> _PAGE_:
And it can be understood that the wind speed of air blown into a gap between the recording head 30 and the liquid-ejected medium 36 is smoothed when the range of the present invention is satisfied.

In a case where a rectangular slit satisfies a relationship of a ≥3×b, an action of air blown out from a rectangular jet-type air blow-out port is conceivable. Regarding air from a short side at the center of the rectangular slit satisfying a ≥3×b, the wind speed spreads like a fan according to a distance from the slit. However, regarding air from a long side at the center of the slit, even after the air is blown out from the slit, the width of the long side is maintained, and the wind speed on the long side is weakened as a whole and does not spread. Further, regarding air blown out from the air blow-out port, it can be understood that the wind speed at the end of the long side is significantly weakened as compared with the wind speed at the center of the long side. For this reason, in the present invention, an oriented distance c between orthogonal projections of adjacent rectangular slits is 1.3 mm, and an orthogonal projection position of the center of the long side of the second rectangular slit T2 with respect to the long side of the first rectangular slit T1 overlaps the end of the long side of the first rectangular slit T1. In this manner, a location where the wind speed of the long side of the first rectangular slit T1 is strong and a location where the wind speed of the long side of the second rectangular slit T2 is weak are disposed to overlap each other.

[Saved data entries]

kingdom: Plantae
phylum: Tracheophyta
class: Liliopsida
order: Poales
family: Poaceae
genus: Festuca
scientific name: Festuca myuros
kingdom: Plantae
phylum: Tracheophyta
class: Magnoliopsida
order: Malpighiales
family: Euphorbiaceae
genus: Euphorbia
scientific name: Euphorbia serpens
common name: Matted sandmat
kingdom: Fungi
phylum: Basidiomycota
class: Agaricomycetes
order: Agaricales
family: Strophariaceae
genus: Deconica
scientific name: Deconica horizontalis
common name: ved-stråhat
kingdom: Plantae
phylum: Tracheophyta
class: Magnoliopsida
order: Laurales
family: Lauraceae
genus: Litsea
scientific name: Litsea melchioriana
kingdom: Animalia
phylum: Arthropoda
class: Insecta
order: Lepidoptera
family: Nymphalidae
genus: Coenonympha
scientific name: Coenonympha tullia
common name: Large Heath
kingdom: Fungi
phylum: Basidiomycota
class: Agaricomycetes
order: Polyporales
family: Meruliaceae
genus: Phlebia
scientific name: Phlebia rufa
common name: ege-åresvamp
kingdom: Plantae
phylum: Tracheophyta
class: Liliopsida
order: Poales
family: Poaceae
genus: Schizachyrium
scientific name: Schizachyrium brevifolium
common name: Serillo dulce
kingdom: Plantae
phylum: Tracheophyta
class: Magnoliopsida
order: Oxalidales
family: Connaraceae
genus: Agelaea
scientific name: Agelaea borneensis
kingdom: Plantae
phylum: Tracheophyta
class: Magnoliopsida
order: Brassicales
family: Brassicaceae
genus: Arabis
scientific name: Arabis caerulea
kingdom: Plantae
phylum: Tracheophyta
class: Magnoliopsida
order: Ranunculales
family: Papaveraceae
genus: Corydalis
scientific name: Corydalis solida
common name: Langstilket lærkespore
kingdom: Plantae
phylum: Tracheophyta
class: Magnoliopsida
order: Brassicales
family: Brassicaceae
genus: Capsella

> _TO DO_:
1. In the passage on rectangular air slits, what is the oriented distance c between orthogonal projections of adjacent rectangular slits?
2. Please output the part of the passage on rectangular air slits that opens with the words containing "And it can be" and closes with "invention is satisfied.".
3. Write the next part of the passage on rectangular air slits, picking up after its last sentence.

> _TASK-BY-TASK OUTPUTS_:
1. 1.3 mm

2.
And it can be understood that the wind speed of air blown into a gap between the recording head 30 and the liquid-ejected medium 36 is smoothed when the range of the present invention is satisfied.

3.
When the arrangement of the rectangular slits satisfies 0<c, the orthogonal projection position of the center of the long side of the second rectangular slit T2 with respect to the long side of the first rectangular slit T1 overlaps the long side of the first rectangular slit T1. For this reason, a location where the wind speed of the long side of the second rectangular slit T2 is weak overlaps the long side of the first rectangular slit T1. In addition, the wind speed of air blown out from the air blow-out port at a position of m=20 mm in the conveying direction h is easily smoothed, and thus it is possible to reduce the strength of a distribution of the wind speed.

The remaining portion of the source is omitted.